## PROBLEM
Identify each line in the records below that contains the word "سایت", matching its case exactly, and copy those lines in full.
- - - - -
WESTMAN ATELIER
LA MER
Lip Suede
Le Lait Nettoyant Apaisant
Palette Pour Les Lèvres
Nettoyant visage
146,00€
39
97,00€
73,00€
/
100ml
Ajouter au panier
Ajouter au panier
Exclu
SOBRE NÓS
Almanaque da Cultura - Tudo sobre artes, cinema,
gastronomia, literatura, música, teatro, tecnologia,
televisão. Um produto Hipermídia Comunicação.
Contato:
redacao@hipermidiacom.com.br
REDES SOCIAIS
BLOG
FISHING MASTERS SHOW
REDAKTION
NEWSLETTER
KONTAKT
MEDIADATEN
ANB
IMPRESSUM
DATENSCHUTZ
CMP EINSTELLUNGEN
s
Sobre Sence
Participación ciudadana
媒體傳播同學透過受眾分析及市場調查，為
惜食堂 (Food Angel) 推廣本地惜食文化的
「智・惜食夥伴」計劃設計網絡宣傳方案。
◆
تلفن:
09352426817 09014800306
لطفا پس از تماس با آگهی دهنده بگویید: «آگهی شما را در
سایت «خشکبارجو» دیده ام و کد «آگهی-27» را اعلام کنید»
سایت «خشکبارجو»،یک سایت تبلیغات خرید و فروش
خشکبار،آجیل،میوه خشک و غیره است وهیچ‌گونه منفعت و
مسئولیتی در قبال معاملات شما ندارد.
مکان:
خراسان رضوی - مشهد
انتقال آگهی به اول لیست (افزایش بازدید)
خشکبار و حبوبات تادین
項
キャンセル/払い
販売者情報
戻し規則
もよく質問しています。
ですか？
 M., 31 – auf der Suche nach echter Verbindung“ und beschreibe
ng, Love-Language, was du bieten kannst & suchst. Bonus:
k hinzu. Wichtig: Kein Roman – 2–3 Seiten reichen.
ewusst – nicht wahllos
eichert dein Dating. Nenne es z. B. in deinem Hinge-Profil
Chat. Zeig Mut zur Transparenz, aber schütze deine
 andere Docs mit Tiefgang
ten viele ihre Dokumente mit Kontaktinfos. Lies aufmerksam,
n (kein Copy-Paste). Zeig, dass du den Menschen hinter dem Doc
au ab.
- - - - -
## ANSWER FOR THE TASK
سایت «خشکبارجو» دیده ام و کد «آگهی-27» را اعلام کنید»
سایت «خشکبارجو»،یک سایت تبلیغات خرید و فروش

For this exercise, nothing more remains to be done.